There's nothing that special about purple. The article makes a big deal about purple "connecting" two opposite ends of the spectrum, but this is just an artifact of humans seeing rainbows and realizing that pink-purple would connect the two ends, even if they're not present in the rainbow. It's just a human framework, not some kind of physical truth.
Put another way, there are a ton of colors that are not in the rainbow, because it's a 1D simplification of our color perception, which is 3D (three cones). Would you say brown "exists only in our brains?"
croddin
This is equivalent to saying a C Major chord only exists in our brains since it isn't a note.
beardyw
Well if we get on to hearing, our ears do a lot better than our eyes. From the source entering into hole on either side of our head we can split the sound into a myriad of frequencies and gather a lot of information from it.
In a similar situation from a single point of light out eyes would say "sort of blue-ish". Most visible frequency information is ignored.
o_nate
It seems reasonable to me to say that soundwaves exist in the world, but music only exists in our brains. There is something added in our perception of the soundwaves that turns them into music.
9rx
Something exits in the world, it seems. Sound waves and music are merely our interpretation of it. Maybe what actually exists in the world is music, and sound waves are what our brain invents when the music is too complex for it to grasp?
o_nate
I guess my point is that sound waves are not terribly controversial. A simple device can measure sound waves present in the air. It would be much more difficult to build a device that told you whether music was playing. Reasonable people could disagree about whether certain sound waves constitute music or noise.
igouy
Color "exists only in our brains".
"It is common to say that certain wave lengths of the electromagnetic spectrum are a given color, but in truth, it is more correct to say that those stimuli are perceived to be of a certain color when viewed under specific conditions. So without the human observer, there is really no color, and practical standards for color must take this factor of human perception into account."
"Charting Color from the Eye of the Beholder" 2005
https://www.americanscientist.org/article/charting-color-fro...
FollowingTheDao
Our brain makes up every color. Color does not exist. Wavelengths exist, but color does not. Our brains turn the wavelengths we see into colors.
Everything is a wave.
bryanlarsen
Does 700 nm wavelength light exist? If so, so does red.
tomxor
Pretty stupid to label something "not real" just because it's not a pure spectral colour.
I guess white isn't "real" either.
larrik
The visible spectrum is the range of wavelengths of light our eyes can detect.

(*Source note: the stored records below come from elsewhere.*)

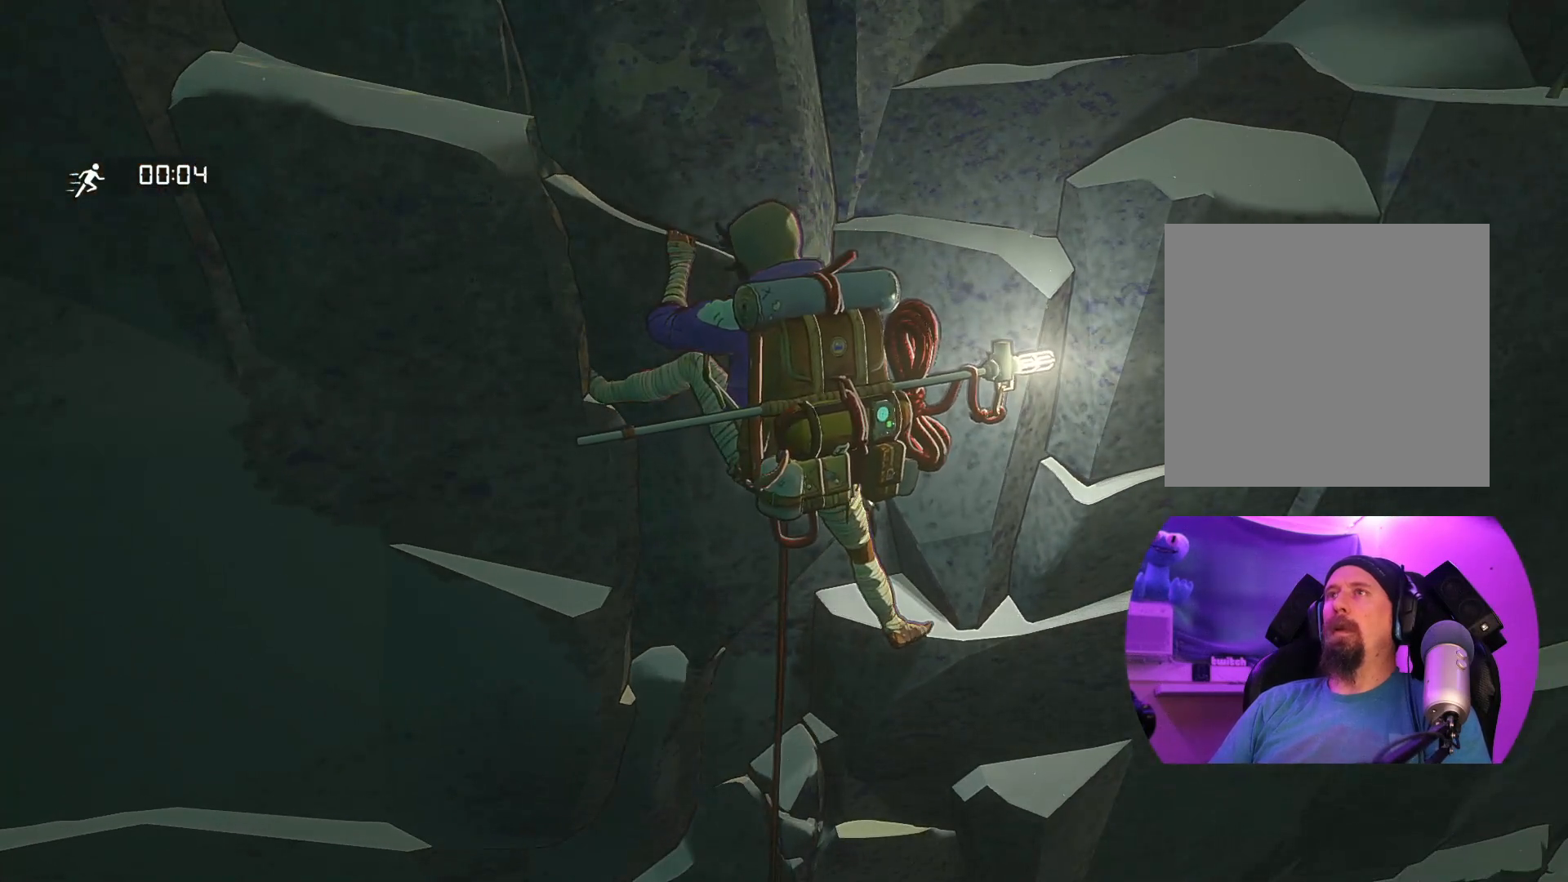
{"buttons": [], "left_stick": "center", "right_stick": "center", "events": [[17, "left_stick", "up"], [200, "left_stick", "center"]]}
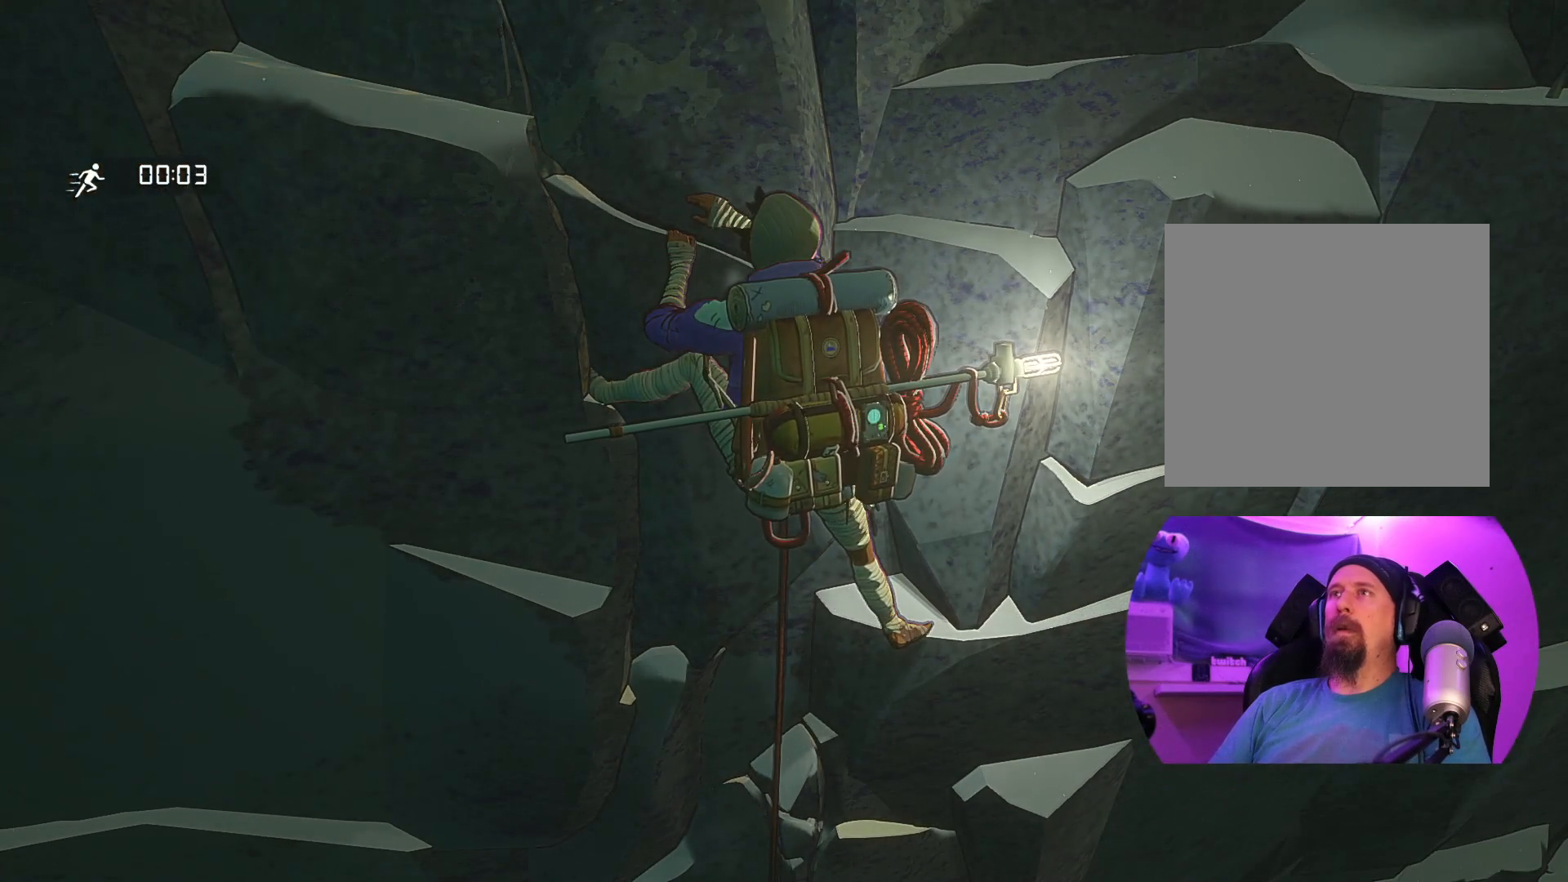
{"buttons": [], "left_stick": "center", "right_stick": "center", "events": [[67, "left_stick", "down"], [150, "left_stick", "center"], [383, "left_stick", "down"], [500, "left_stick", "center"]]}
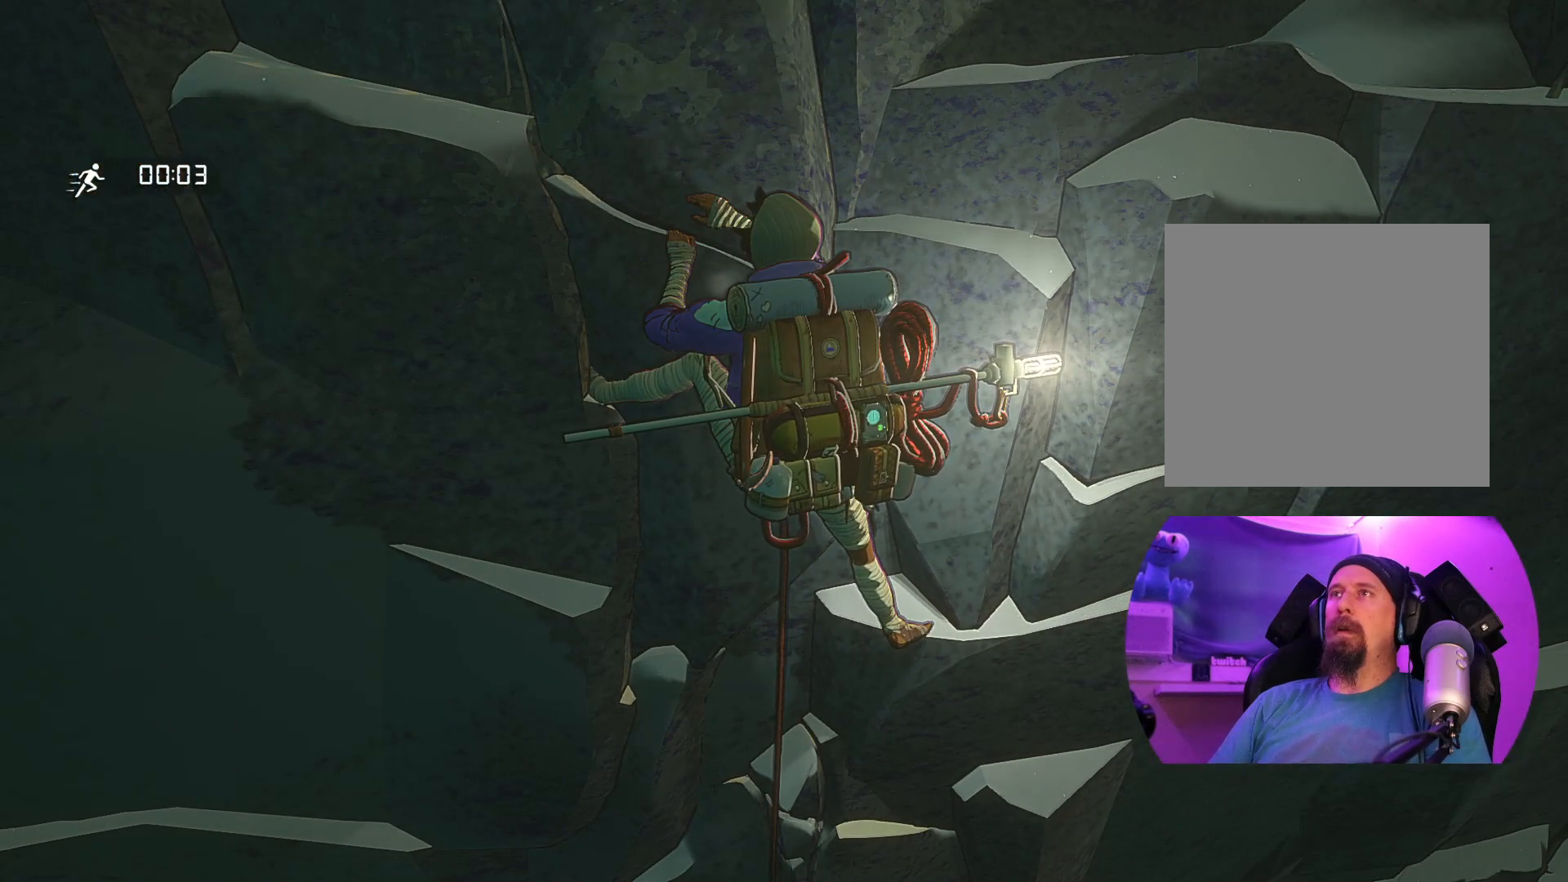
{"buttons": [], "left_stick": "center", "right_stick": "center", "events": [[233, "left_stick", "down"], [383, "left_stick", "center"]]}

I love the headline, but unfortunately both the headline and the explanation are wrong.
Better explanation:
The red, green and blue receptors in the eyes all respond to all wavelengths of light, they're just more sensitive at red, green and blue respectively.
When violet hits those receptors, it doesn't hit any of the receptors at their peak sensitivity point. All three receptors fire. However, the green receptor has much better sensitivity than the red receptor, so violet triggers the strongest response in blue and red. If the red receptor was more sensitive, we'd probably interpret violet as a shade of blueish-brown rather than of purple.
The headline:
Purple definitely exists. The eye & brain interpret purple and violet the same, but in the physical world they are different colors, and they both exist in the wild. Purple is a mixture of red & blue, violet is the highest visible frequency. A purple flower is a flower that absorbs green and reflects red & blue. A violet flower is a flower that absorbs red, green and blue and reflects violet.